As I have expressed before and will indeed feel the need to do so again in the future, you a food Genius!! After eating our way around Siena last week and commiting “Carboside”, Richard and I were looking for something to redeem our souls of sin and fill the vegetable void created but over indulging in pasta, salami and more pasta and salami! This salad saved our lives and re calibrated our taste buds back to the land of the living…taking a step back from a certain cardiac arrest brought on by saturated fats !!
Your recipes are inspiring and passionate and give hope to those of us that are easily lured into the comforts of easy cooking…..please keep them coming and help Richard and I continue to save ourselves from ourselves…Julie and Richard xxx
Thanks so much for the overwhelming and undeserved praise. You two know food and are great cooks so I’m flattered that I am helping you come back from ‘carboside’. I love that word – did you make that up? I promise to keep experimenting on my family and friends until they hold their collective hands up and beg for mercy (or McDonalds). 😀
My really good friend Julie exton has sent me through a couple of your recipes and I think they are amazing. Always so fresh, healthy and tasty! It is so nice to be able to just check out your blog and think now what shall I cook tonight as like I am sure I am lime all mothers who have 3 kids who won’t eat anything I put in front of them and I just always feel so lost as what to cook as so want to sit down with the whole family and eat but always end up making two meals one for the kids and then your yummy ones for my husband and I. Seeing your recipes gives me hope again as after having kids I do find cooking so boring! Do you do any recipes that would entice the kids to be more open to grown up food? And I was just wondering how I subscribe to your blog. I find your stories about every day life so grounding and down to earth too, you are such a good writer, you should write a book! Thank you Kellie, Best regards, Emma
Hello Emma. What kind words – you almost made me cry! So kind, and also instructive for me. Because I have a great eater in Miss R I don’t always think about those who may have children who aren’t adventurous (yet), but you aren’t the only one who wants ideas for younger eaters that parents would like to eat too. In my workshops at Maggies we do sometimes talk about such difficulties for the whole family when the person having cancer treatment wants to eat more healthily, so I know it is an issue for many. I will put my thinking cap on and tweak a few more family favourite-type recipes. In the meantime, my fish pie, turkey meatloaf (every kid who has eaten it likes it, probably because of the ketchup!), smoked mackerel & quinoa fishcakes, and even the sushi made simple (the kids can help) may be of interest. And, for subscribing, I think you just put your email address in the box near the top right, where it says ‘subscribe’, or something like that. Thanks again. Oh! If you have some recipe ideas for me to write about, let me know. I tend to do meat-free things but I will put in a few healthy meat things this autumn.

(Dataset entries)
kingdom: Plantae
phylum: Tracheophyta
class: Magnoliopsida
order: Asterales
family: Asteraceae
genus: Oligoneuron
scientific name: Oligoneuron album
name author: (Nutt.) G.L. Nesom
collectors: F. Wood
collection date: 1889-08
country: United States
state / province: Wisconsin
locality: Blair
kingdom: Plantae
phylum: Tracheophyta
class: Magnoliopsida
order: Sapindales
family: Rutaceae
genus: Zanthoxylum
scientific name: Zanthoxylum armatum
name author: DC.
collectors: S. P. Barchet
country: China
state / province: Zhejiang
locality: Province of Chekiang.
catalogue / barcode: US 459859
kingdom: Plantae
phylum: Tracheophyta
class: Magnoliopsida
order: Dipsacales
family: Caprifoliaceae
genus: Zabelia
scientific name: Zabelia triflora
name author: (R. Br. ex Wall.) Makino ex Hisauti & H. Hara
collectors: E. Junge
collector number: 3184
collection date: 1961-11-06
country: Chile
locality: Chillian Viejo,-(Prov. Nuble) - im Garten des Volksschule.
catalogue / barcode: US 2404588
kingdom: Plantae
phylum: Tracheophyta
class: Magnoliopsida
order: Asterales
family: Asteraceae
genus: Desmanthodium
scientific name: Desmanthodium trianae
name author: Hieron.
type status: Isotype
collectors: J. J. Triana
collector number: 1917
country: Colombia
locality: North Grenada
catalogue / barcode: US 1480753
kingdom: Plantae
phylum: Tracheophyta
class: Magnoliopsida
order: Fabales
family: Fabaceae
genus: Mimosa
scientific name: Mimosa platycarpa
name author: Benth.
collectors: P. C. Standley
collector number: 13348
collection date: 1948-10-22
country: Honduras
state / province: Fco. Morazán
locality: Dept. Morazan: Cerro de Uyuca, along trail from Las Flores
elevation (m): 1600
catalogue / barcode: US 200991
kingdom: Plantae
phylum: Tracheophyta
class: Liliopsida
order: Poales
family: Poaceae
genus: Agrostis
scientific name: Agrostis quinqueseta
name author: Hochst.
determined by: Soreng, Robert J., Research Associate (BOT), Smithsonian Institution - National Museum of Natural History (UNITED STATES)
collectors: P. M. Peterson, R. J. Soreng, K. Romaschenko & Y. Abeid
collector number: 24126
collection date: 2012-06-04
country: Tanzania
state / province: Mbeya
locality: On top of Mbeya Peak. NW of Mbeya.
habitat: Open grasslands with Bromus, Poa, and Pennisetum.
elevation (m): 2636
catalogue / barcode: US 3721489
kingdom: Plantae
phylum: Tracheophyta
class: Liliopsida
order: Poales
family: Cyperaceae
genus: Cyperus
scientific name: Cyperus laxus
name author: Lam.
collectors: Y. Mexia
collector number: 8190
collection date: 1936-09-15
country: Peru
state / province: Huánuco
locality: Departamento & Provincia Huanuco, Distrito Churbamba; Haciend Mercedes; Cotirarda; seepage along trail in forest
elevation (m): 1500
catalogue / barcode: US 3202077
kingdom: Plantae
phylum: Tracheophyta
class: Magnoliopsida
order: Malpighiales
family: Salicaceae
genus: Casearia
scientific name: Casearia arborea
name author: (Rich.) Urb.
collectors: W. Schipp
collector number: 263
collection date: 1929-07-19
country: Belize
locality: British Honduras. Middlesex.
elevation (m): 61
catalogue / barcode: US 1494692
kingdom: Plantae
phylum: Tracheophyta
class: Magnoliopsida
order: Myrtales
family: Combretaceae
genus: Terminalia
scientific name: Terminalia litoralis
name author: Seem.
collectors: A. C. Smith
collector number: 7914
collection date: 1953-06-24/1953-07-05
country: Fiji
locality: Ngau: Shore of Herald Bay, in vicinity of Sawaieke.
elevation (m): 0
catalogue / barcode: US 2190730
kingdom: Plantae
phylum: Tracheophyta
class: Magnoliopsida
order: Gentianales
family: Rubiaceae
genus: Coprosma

* **ACTION ITEM**: Reproduce the passage of the comment thread that runs from "As I have expressed" up to and including "saturated fats !!", copying it word for word.

* **RESULT**:
As I have expressed before and will indeed feel the need to do so again in the future, you a food Genius!! After eating our way around Siena last week and commiting “Carboside”, Richard and I were looking for something to redeem our souls of sin and fill the vegetable void created but over indulging in pasta, salami and more pasta and salami! This salad saved our lives and re calibrated our taste buds back to the land of the living…taking a step back from a certain cardiac arrest brought on by saturated fats !!